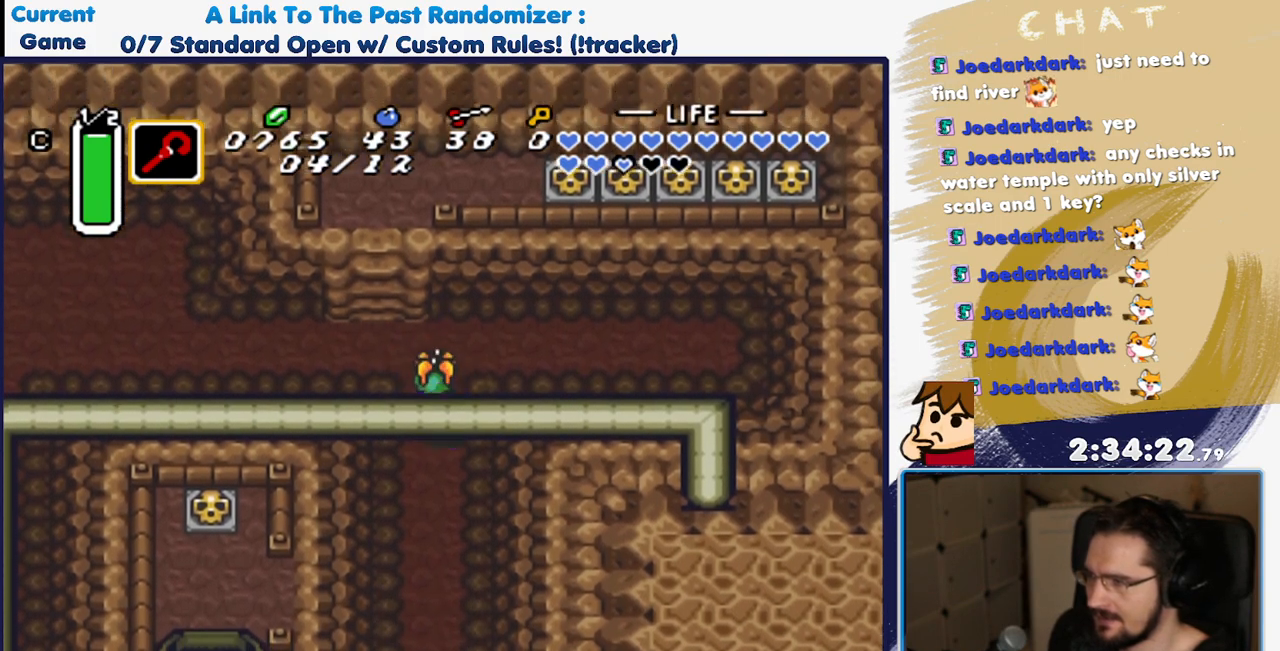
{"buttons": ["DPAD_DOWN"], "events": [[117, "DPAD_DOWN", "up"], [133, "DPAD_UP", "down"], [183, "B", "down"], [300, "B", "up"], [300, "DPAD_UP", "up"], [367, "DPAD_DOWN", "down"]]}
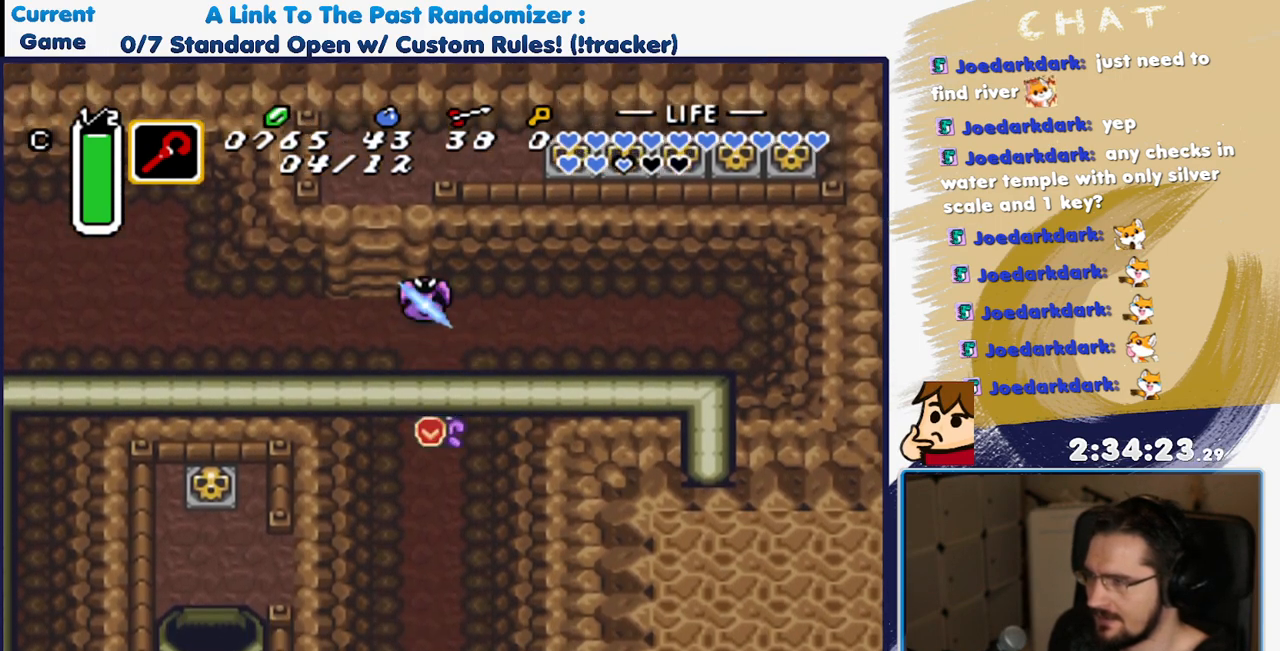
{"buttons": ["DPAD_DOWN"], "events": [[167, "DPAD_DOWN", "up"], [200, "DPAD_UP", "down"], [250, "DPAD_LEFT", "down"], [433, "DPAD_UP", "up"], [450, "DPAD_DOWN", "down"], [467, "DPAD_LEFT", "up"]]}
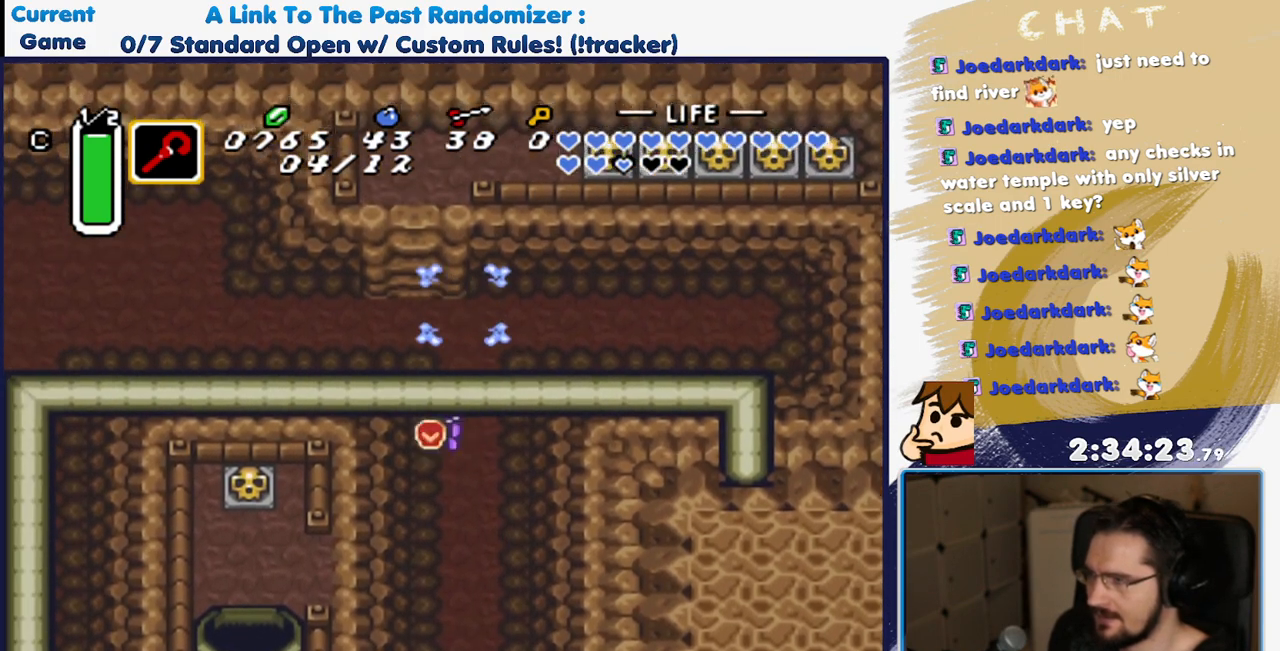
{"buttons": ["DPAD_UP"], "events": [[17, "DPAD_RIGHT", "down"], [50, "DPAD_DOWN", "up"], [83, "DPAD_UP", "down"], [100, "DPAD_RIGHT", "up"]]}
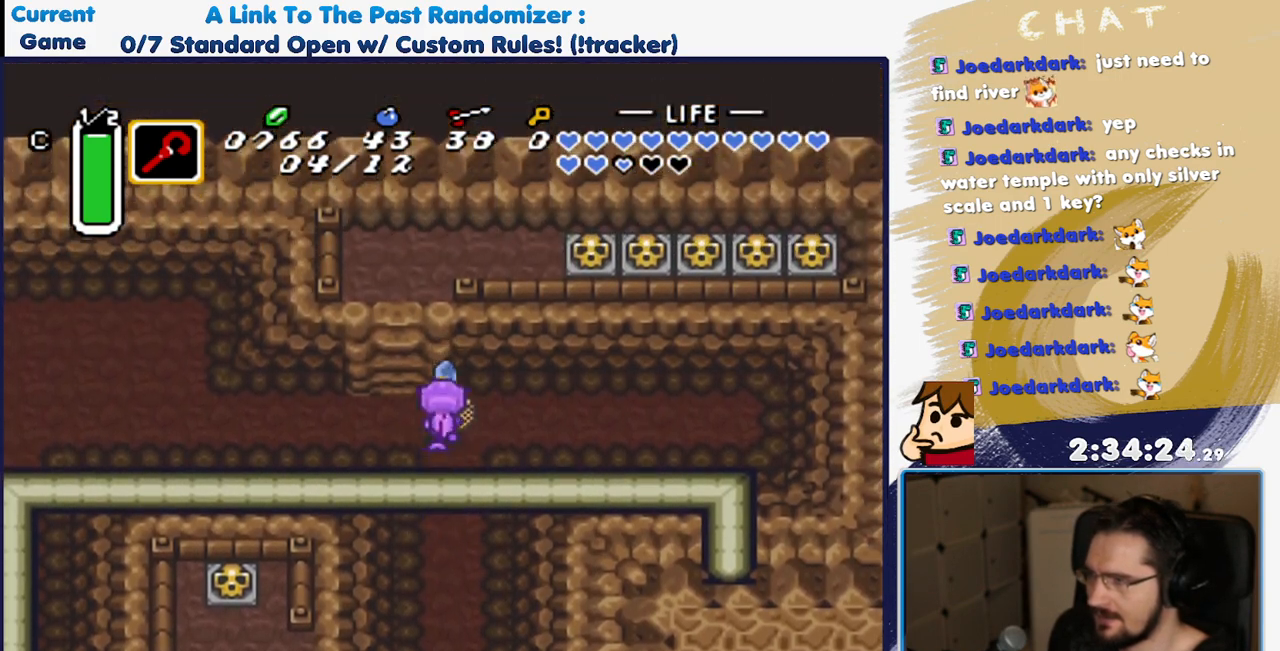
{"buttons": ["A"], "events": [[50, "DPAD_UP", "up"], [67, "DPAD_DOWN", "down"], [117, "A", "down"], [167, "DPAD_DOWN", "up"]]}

# Instructions to follow
All of the data above is to be repeated exactly, with the pictures left out.

# Solved exercise
{"buttons": ["DPAD_DOWN"], "events": [[117, "DPAD_DOWN", "up"], [133, "DPAD_UP", "down"], [183, "B", "down"], [300, "B", "up"], [300, "DPAD_UP", "up"], [367, "DPAD_DOWN", "down"]]}
{"buttons": ["DPAD_DOWN"], "events": [[167, "DPAD_DOWN", "up"], [200, "DPAD_UP", "down"], [250, "DPAD_LEFT", "down"], [433, "DPAD_UP", "up"], [450, "DPAD_DOWN", "down"], [467, "DPAD_LEFT", "up"]]}
{"buttons": ["DPAD_UP"], "events": [[17, "DPAD_RIGHT", "down"], [50, "DPAD_DOWN", "up"], [83, "DPAD_UP", "down"], [100, "DPAD_RIGHT", "up"]]}
{"buttons": ["A"], "events": [[50, "DPAD_UP", "up"], [67, "DPAD_DOWN", "down"], [117, "A", "down"], [167, "DPAD_DOWN", "up"]]}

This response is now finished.